Impacts of project or effort on students, fellow faculty, department or institution. If no time to have an impact, anticipated impacts: Results indicate that students appreciate the emphasis on societal issues, problem-solving, interconnections with other disciplines, and development of collaborative learning skills. They feel that they learn a great deal about biological concepts, despite that fact that we have de-emphasized ‘coverage’. On SALG surveys, about two-thirds of our students report good to great gains in their interest in discussing biology-related issues with friends or family. Impacts among biology department faculty on our campus include exposure to and practice of novel course development, course implementation, and pedagogical strategies. A particularly valuable component of our approach has been the inclusion of students in the course development process. Students participated in the selection of course content and in the preparation of classroom activities. Another feature of our course development and implementation strategy has been the formation of collaborative instructor teams. These teams have facilitated discussions that have guided course revisions and provided avenues to share best practices. As faculty join an instructor team, they have opportunity to acquire a new toolkit of active learning pedagogies from experienced colleagues. These faculty development gains can then be used to affect change in courses throughout the curriculum. Our reform efforts have also had impacts beyond our department. The NSF-funded laboratory revision project is led by an interdisciplinary team. This team of seven faculty representing biology, chemistry, and mathematics, has organized faculty development workshops for colleagues (60 participants) across the science division that have prompted greater collaboration among faculty that teach at the introductory level. Our curriculum revisions have also provided opportunities to share Vision and Change goals, and curriculum development and implementation strategies at national conferences.

Describe any unexpected challenges you encountered and your methods for dealing with them: First-year students tend to approach learning of biology concepts by focusing on bold-face words in their textbook.
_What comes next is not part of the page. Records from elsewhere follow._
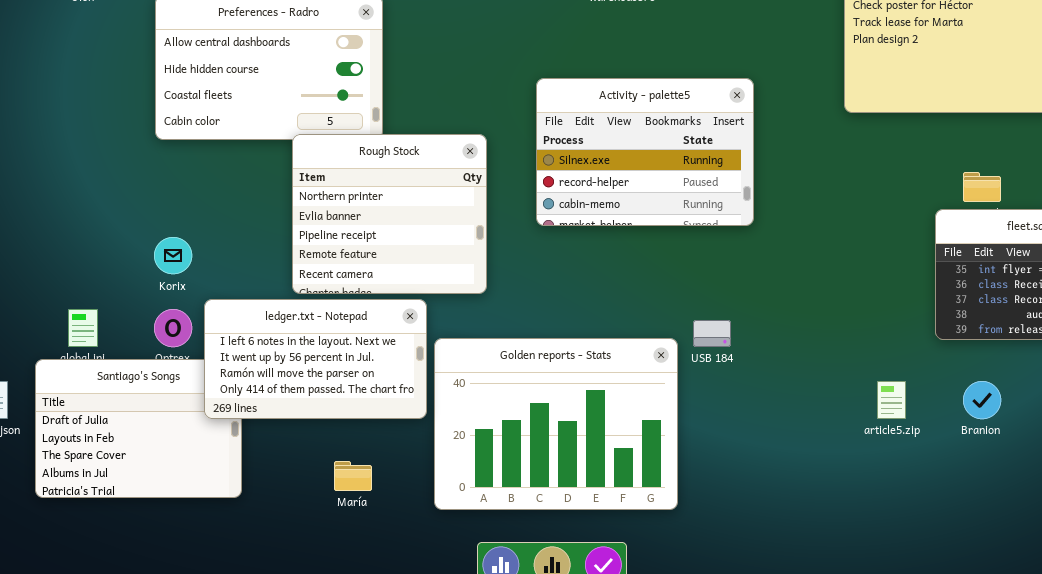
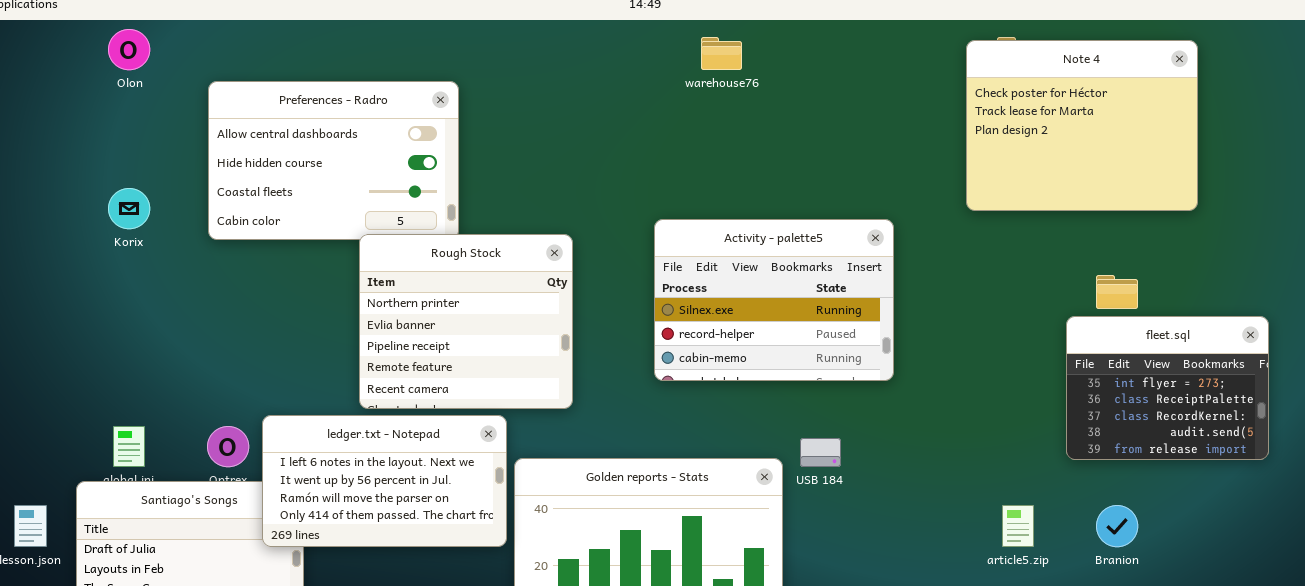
Activity - palette5: [536,78,754,226] -> [654,219,894,381], moved
Korix: [154,237,192,274] -> [108,188,150,229], moved

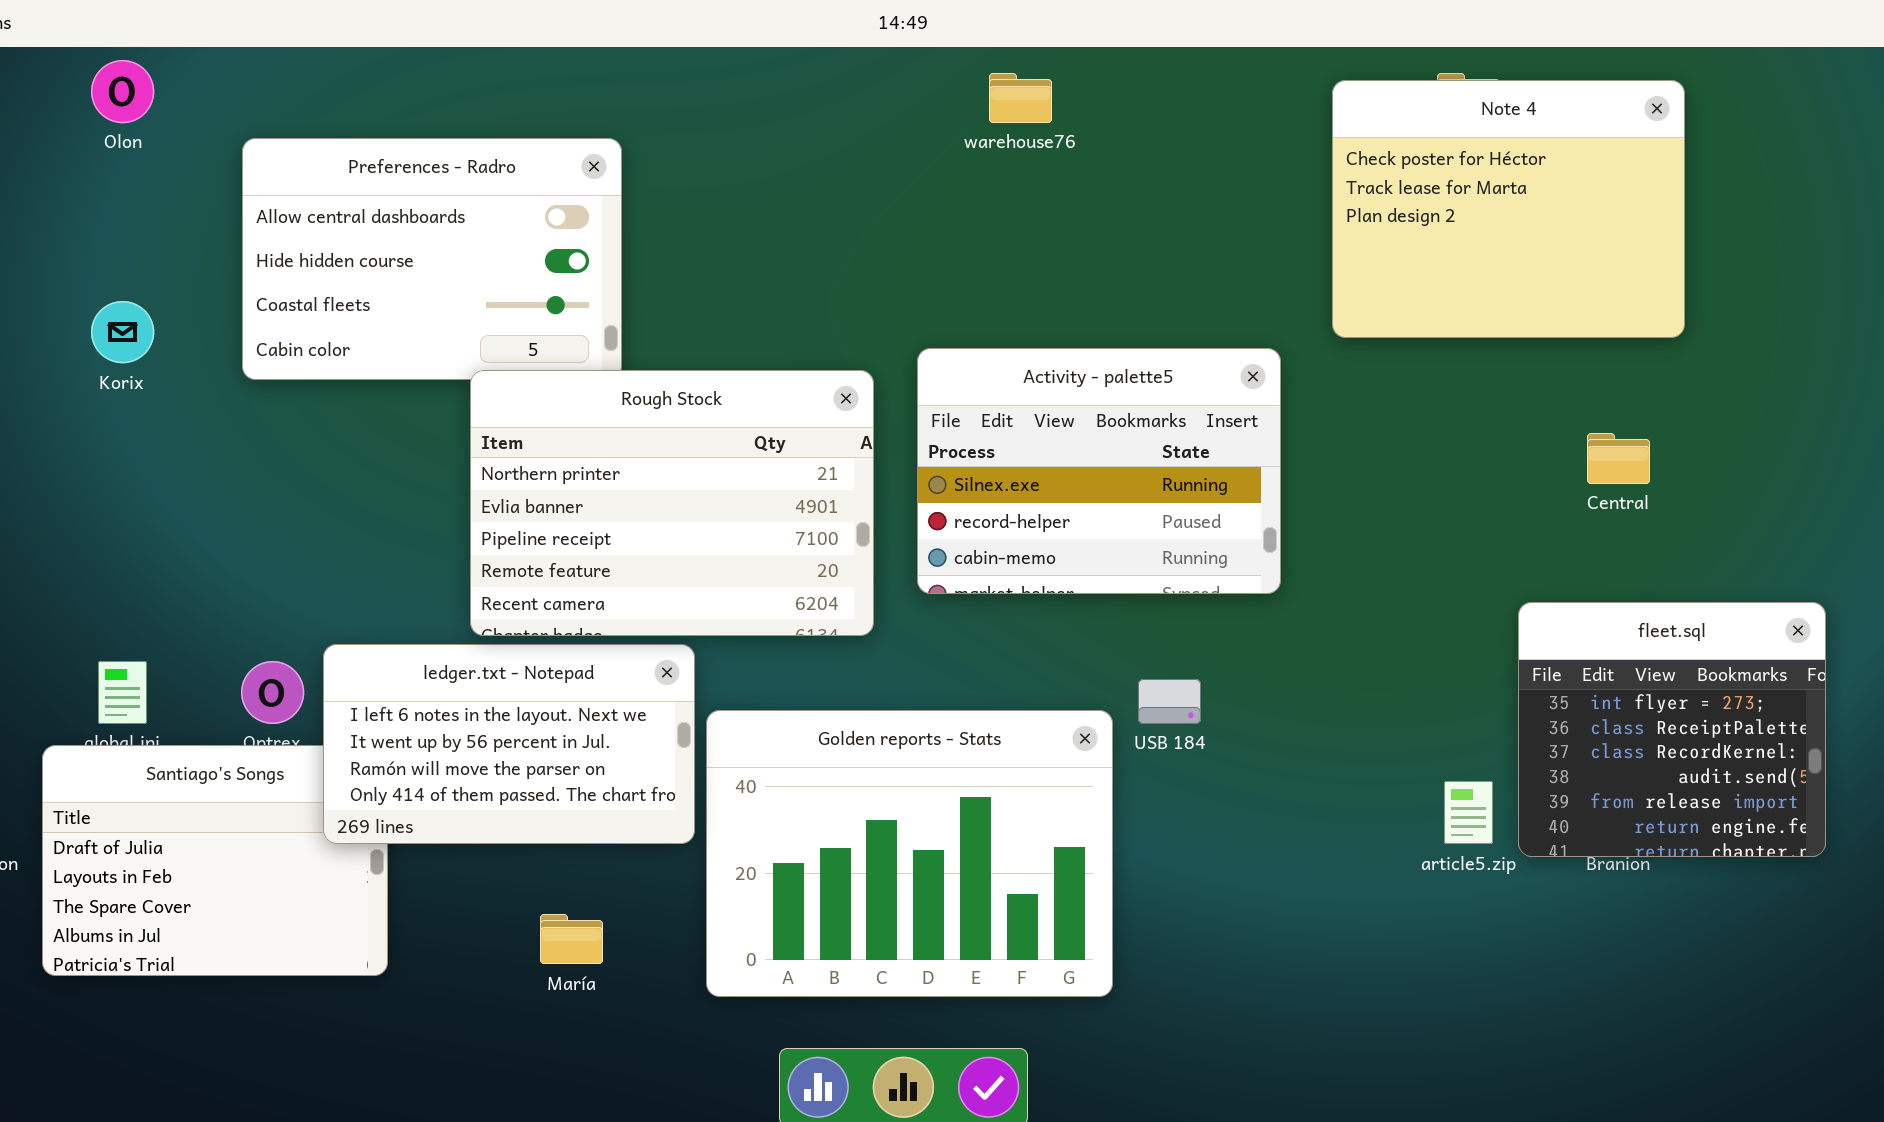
Note 4: [966,40,1198,211] -> [1332,80,1685,338], moved
Rough Stock: [359,234,573,409] -> [470,370,874,636], resized
fleet.sql: [1066,316,1269,460] -> [1518,602,1826,857], moved, resized

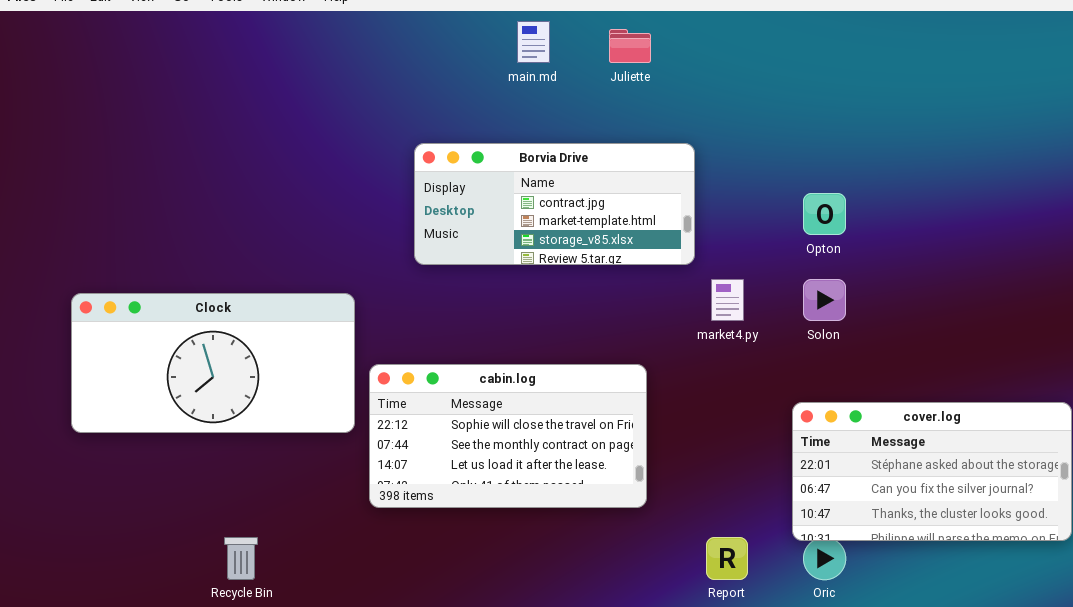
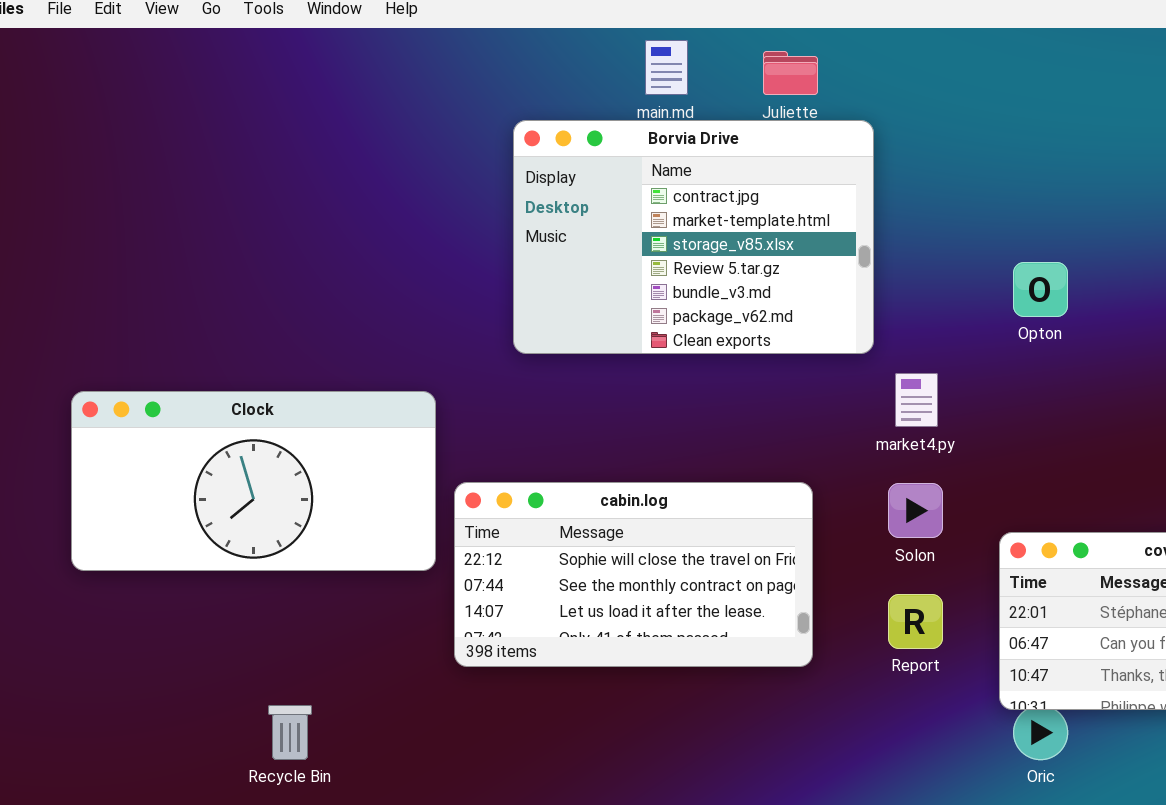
Borvia Drive: [414,143,695,265] -> [513,120,874,354], resized
Solon: [803,279,846,321] -> [888,483,943,538], moved
Report: [706,537,748,580] -> [888,594,943,649], moved

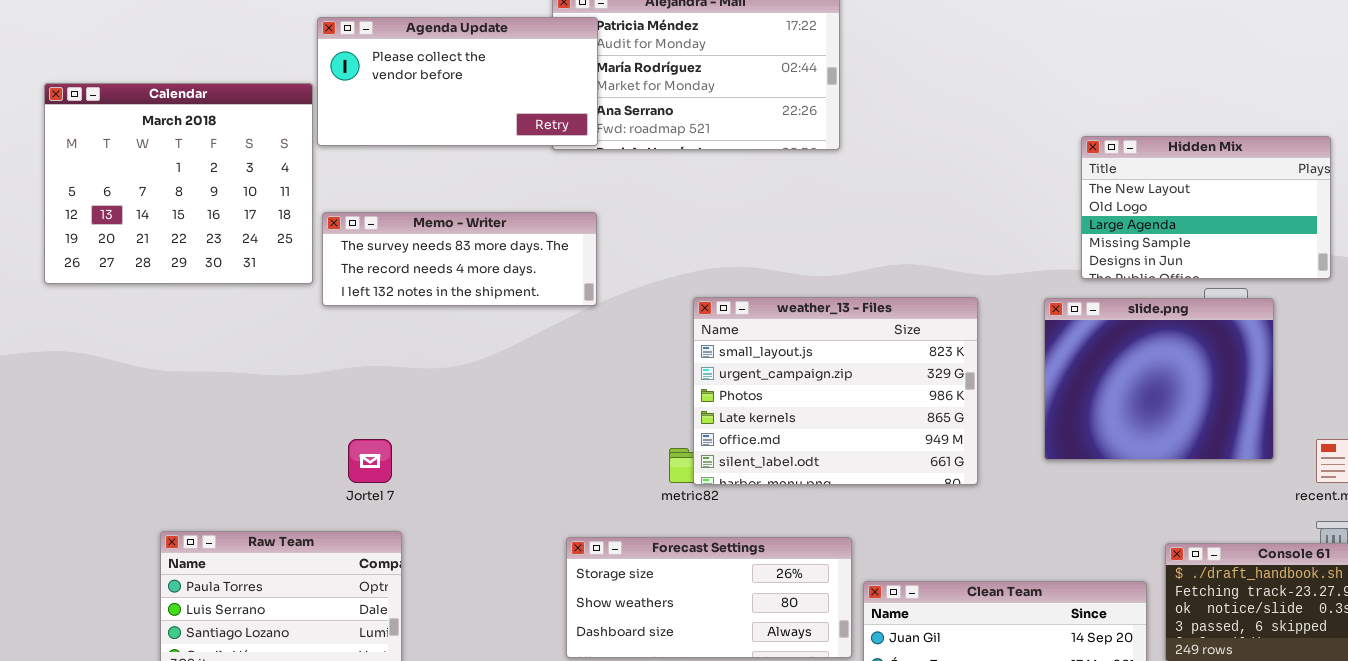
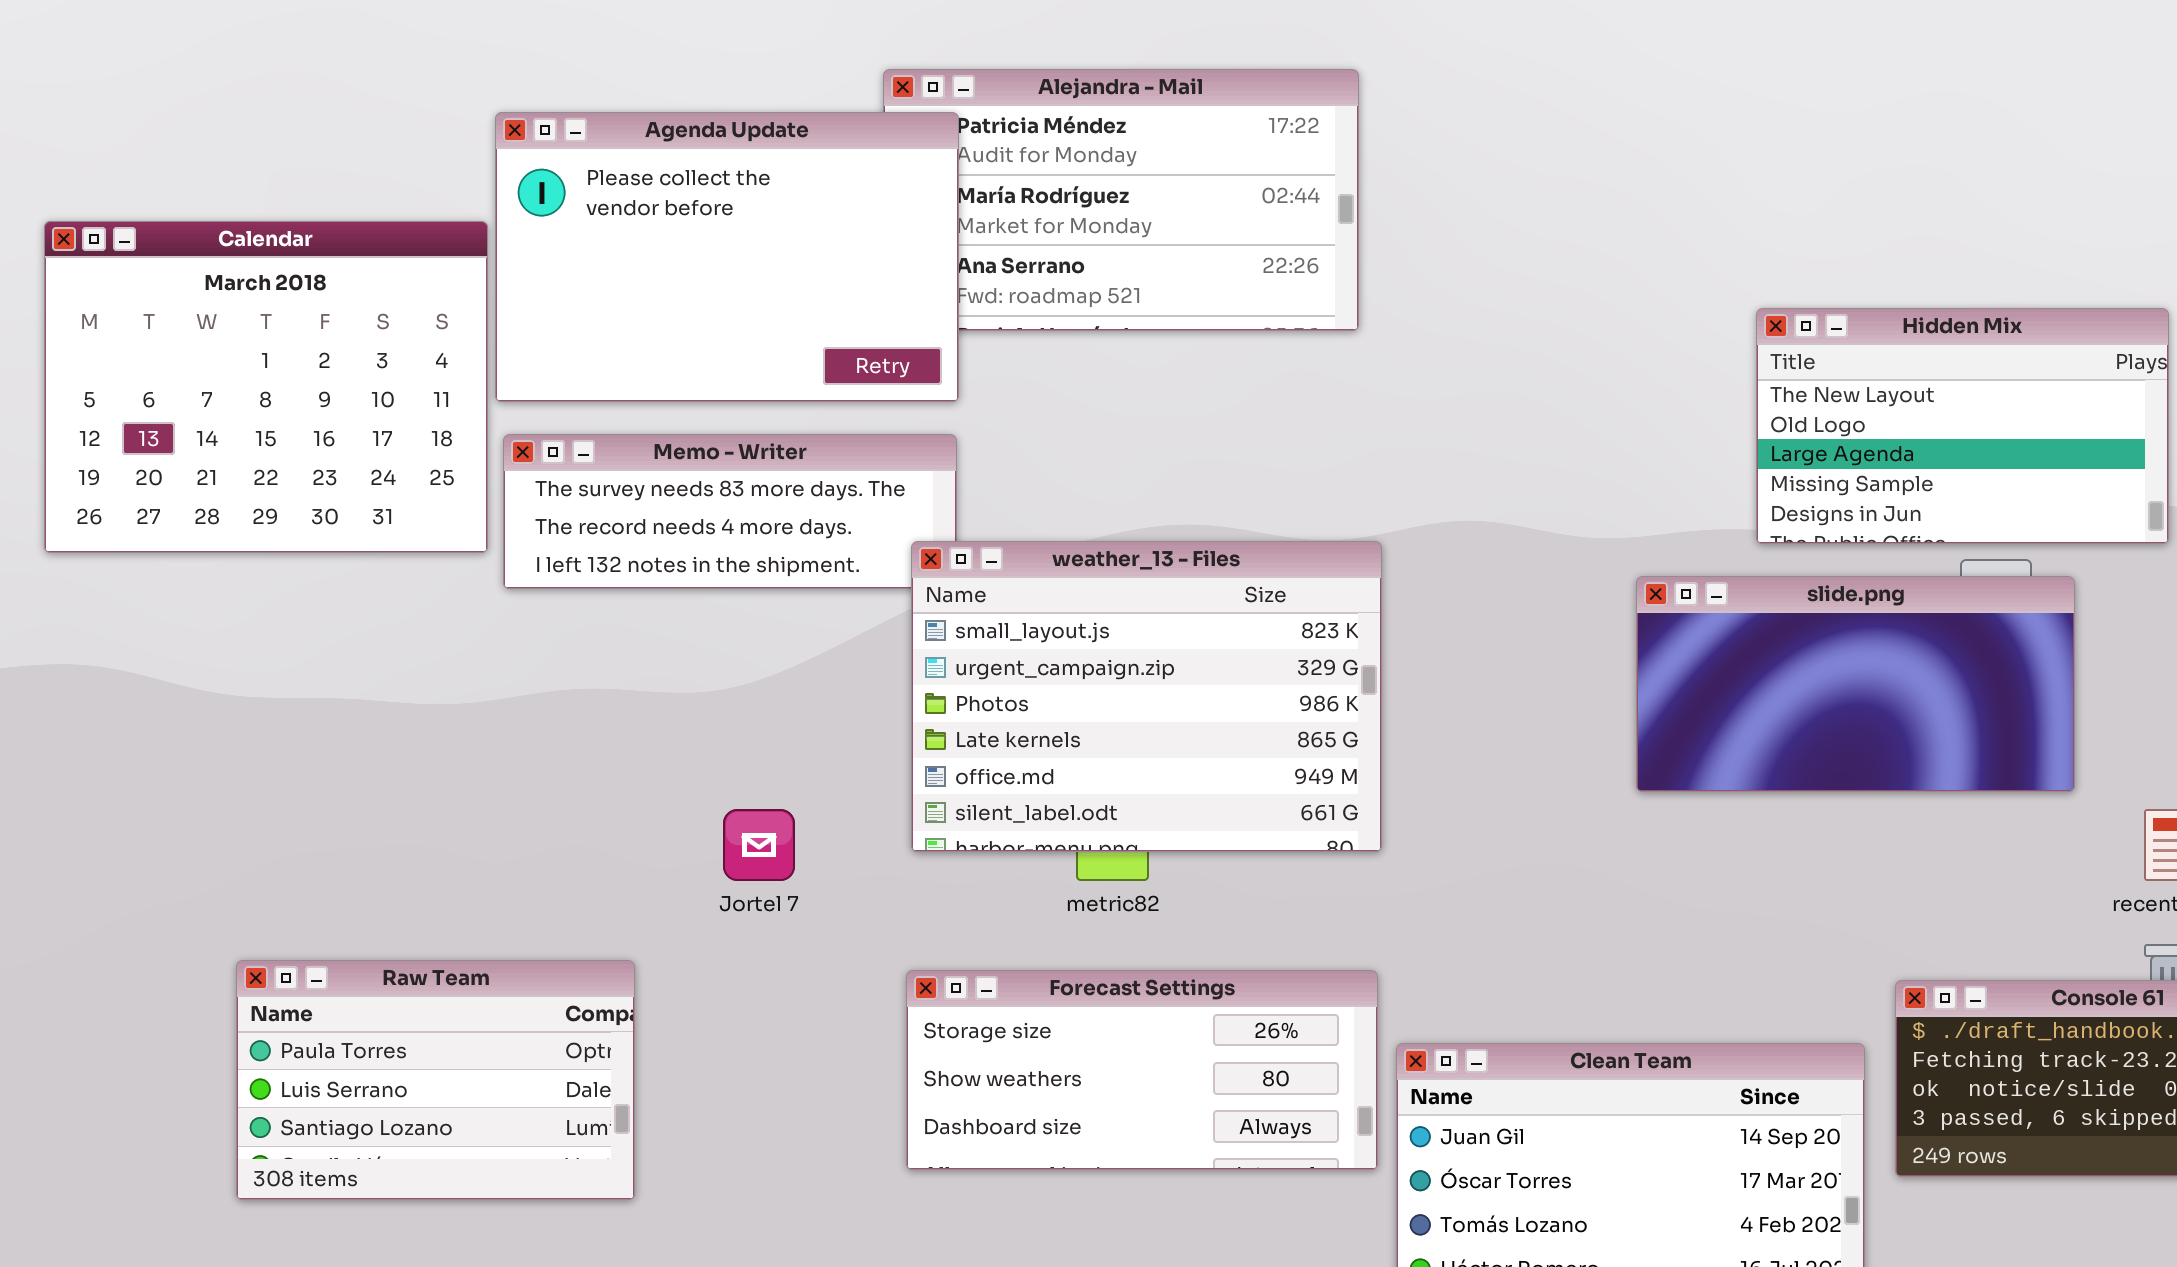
Agenda Update: [317,17,598,146] -> [495,112,959,402], resized
weather_13 - Files: [693,297,978,485] -> [911,541,1382,852], moved
slide.png: [1044,298,1274,460] -> [1636,576,2075,792], resized
Jortel 7: [348,439,392,483] -> [723,809,795,881], moved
They have little experience thinking things through or understanding the complex dynamic behaviors of biological systems. To resolve this problem, we added a short module to the beginning of our Living Systems course that introduces students to systems thinking and provides opportunities to practice approaching complex problems using systems methods. We also found that many students with prior experience working in groups had not gained the skills necessary to do so effectively. To address this problem, we added several activities to the beginning of our Living Systems course that introduce students to collaboration strategies and promote effective communication, productivity, and conflict resolution.

Describe your completed dissemination activities and your plans for continuing dissemination: To date we have presented elements of our curricular reforms at regional and national meetings (including SENCER meetings, Next Generation STEM Learning Conference, and TUES PI Conference). SENCER is now featuring Living Systems as a model course: Our NSF TUES project includes dissemination plans involving publication of manuscripts, dissemination of lab materials via peer-reviewed databases, and presentations in faculty development workshops.

Acknowledgements: Elements of our project are funded by NSF TUES grant #DUE-1140767.